* PASSAGE TO READ
================================

And as Tim Bannister adds, some of their customers were even slower than they were. “Even after version 6 [2003] came out it was years before some of our larger professional publishing customers changed to OS X — some users still aren’t on it. It took awhile for the market to mature around it.”
Quark released the long-overdue and ultimately disappointing version 5 in 2002. It was the longest gap between QuarkXPress versions (since 1997’s version 4), and there’d only been one update issued — version 4.1 in 1999. To make matters worse for Quark, Adobe was preparing a decisive new assault. In 2003 Adobe’s Creative Suite was born, giving designers a very compelling reason to buy InDesign. Not only did it come bundled with other software they already used — Photoshop and Illustrator — it cost considerably less than QuarkXPress alone, less than $2,000 versus $3,495 for QuarkXPress 6.0
Creative Suite was Adobe’s D-Day landing. After surrounding the seemingly unassailable fortress of Quark’s customer base, now the San Jose-based company was launching a full scale and unstoppable invasion. News stories appeared throughout 2002, 03 and 04 reporting one large Australian corporate or media publisher after another dumping XPress for InDesign, the cost and the familiarity with Illustrator working in the Adobe’s favour. As Michael Stoddart says, “You can’t come out into the market with something brand new. People expect it to work a certain way.”

================================

* EXTRACTED MATERIAL
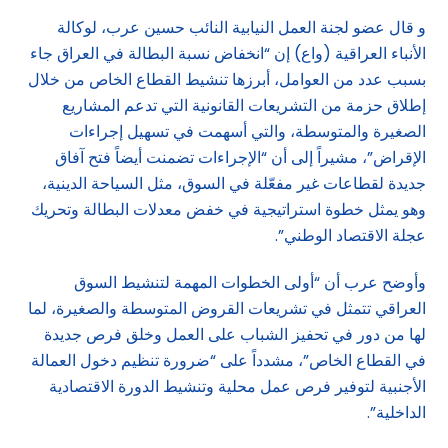
و قال عضو لجنة العمل النيابية النائب حسين عرب، لوكالة
الأنباء العراقية (واع) إن “انخفاض نسبة البطالة في العراق جاء
بسبب عدد من العوامل، أبرزها تنشيط القطاع الخاص من خلال
إطلاق حزمة من التشريعات القانونية التي تدعم المشاريع
الصغيرة والمتوسطة، والتي أسهمت في تسهيل إجراءات
الإقراض”، مشيراً إلى أن “الإجراءات تضمنت أيضاً فتح آفاق
جديدة لقطاعات غير مفعّلة في السوق، مثل السياحة الدينية،
وهو يمثل خطوة استراتيجية في خفض معدلات البطالة وتحريك
عجلة الاقتصاد الوطني”.
وأوضح عرب أن “أولى الخطوات المهمة لتنشيط السوق
العراقي تتمثل في تشريعات القروض المتوسطة والصغيرة، لما
لها من دور في تحفيز الشباب على العمل وخلق فرص جديدة
في القطاع الخاص”، مشدداً على “ضرورة تنظيم دخول العمالة
الأجنبية لتوفير فرص عمل محلية وتنشيط الدورة الاقتصادية
الداخلية”.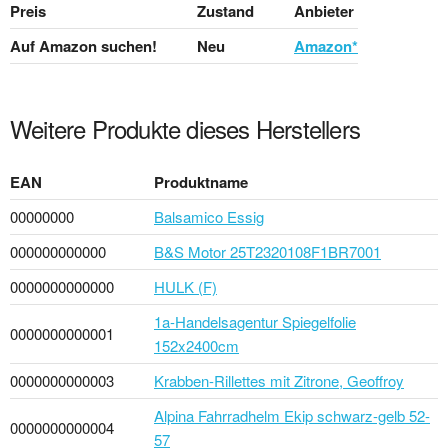
Preis
Zustand
Anbieter
Auf Amazon suchen!
Neu
Amazon*
Weitere Produkte dieses Herstellers
EAN
Produktname
00000000
Balsamico Essig
000000000000
B&S Motor 25T2320108F1BR7001
0000000000000
HULK (F)
1a-Handelsagentur Spiegelfolie
0000000000001
152x2400cm
0000000000003
Krabben-Rillettes mit Zitrone, Geoffroy
Alpina Fahrradhelm Ekip schwarz-gelb 52-
0000000000004
57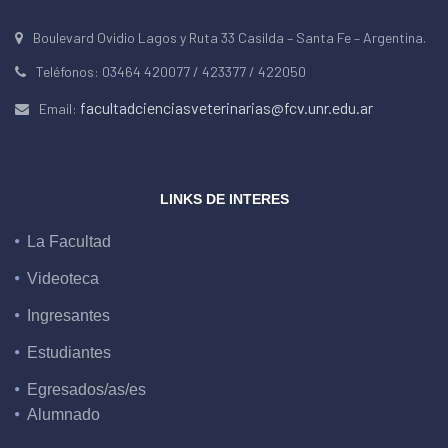
Boulevard Ovidio Lagos y Ruta 33 Casilda – Santa Fe – Argentina.
Teléfonos: 03464 420077 / 423377 / 422050
facultadcienciasveterinarias@fcv.unr.edu.ar
Email:
LINKS DE INTERES
La Facultad
Videoteca
Ingresantes
Estudiantes
Egresados/as/es
Alumnado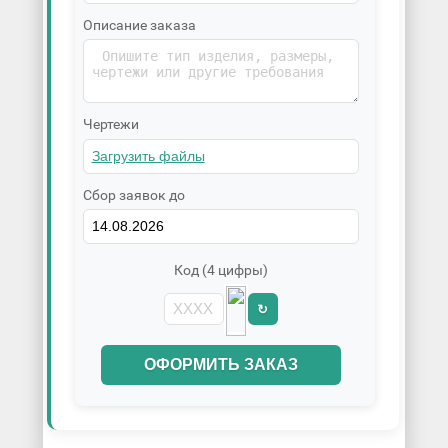
Описание заказа
Чертежи
Сбор заявок до
Код (4 цифры)
↻
ОФОРМИТЬ ЗАКАЗ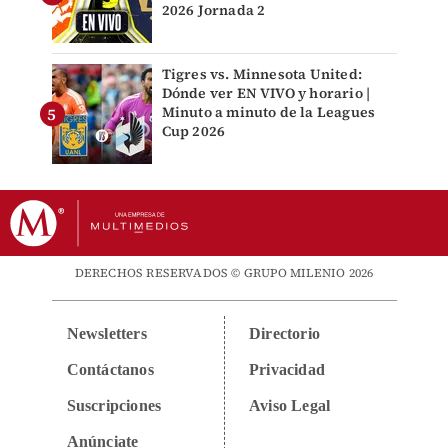
2026 Jornada 2
Tigres vs. Minnesota United:
Dónde ver EN VIVO y horario |
Minuto a minuto de la Leagues
Cup 2026
DERECHOS RESERVADOS © GRUPO MILENIO 2026
Newsletters
Directorio
Contáctanos
Privacidad
Suscripciones
Aviso Legal
Anúnciate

================================

* EXPLORE THE MATERIAL
#1 Answer these questions using the passage on QuarkXPress and InDesign:
(a) In what year did Quark release version 5 of QuarkXPress?
(b) Which two programs already used by designers came bundled with InDesign in Creative Suite?
(c) What price does the passage give for QuarkXPress 6.0?
#2 Write the next part of the passage on QuarkXPress and InDesign, beginning after its final sentence.
The material comes from a separate source and has no connection to the passage on QuarkXPress and InDesign.

* YOUR RESPONSES
#1
(a) 2002
(b) Photoshop and Illustrator
(c) $3,495

#2
While Quark struggled with the only slightly more mature version 6, Adobe struck another blow. By 2003 the XPress-Illustrator-Photoshop skill set sought by design studios and ad agencies had been replaced by the Creative Suite-Dreamweaver duopoly, and Adobe’s 2005 acquisition of Macromedia bought even more of the graphic designer’s toolbox into a single purchase, Dreamweaver and Flash part of Creative Suite from version 3 onwards.
Today, you can buy every application you could possibly need to run a graphic design, web development and video editing studio — 17 products in all — for a little over $5,000. Even without taking the changing capabilities of digital technology into account, the same thing would have cost tens of thousands of dollars for a wide variety of disparate software in the late 90s, and it’s still barely $1,500 more than Quark 3 and 4 cost on their own.
Rise of the resistance
So where Adobe was once the small, nimble and hopeful rebel — the proverbial X Wing fighter zooming down the trench of the Quark Death Star — the tables have well and truly turned in the course of the noughties.
After releasing some very good software and making very smart product acquisition and bundling decisions, Adobe has a solid command of the market in 2009. Quark is now a small player much happier to court opinions and input from customers and the media and give users what they want.
Chief among the changes was a dramatic price drop of almost 50 percent in version 7 (2006) but was it five years too late? Alex Nemeth doesn’t feel the excessive price of previous versions was all Quark’s doing but admits it’s another thing the company could have done better.
“At that time the market was being managed by partners such as distributors and we weren’t effectively managing the pricing of this region,” he says. “When I joined, meetings with both current and new users showed us the pricing wasn’t in line with the market and that hurt us here. In parts of Asia, the UK and Europe we managed it differently and it didn’t affect us as much.”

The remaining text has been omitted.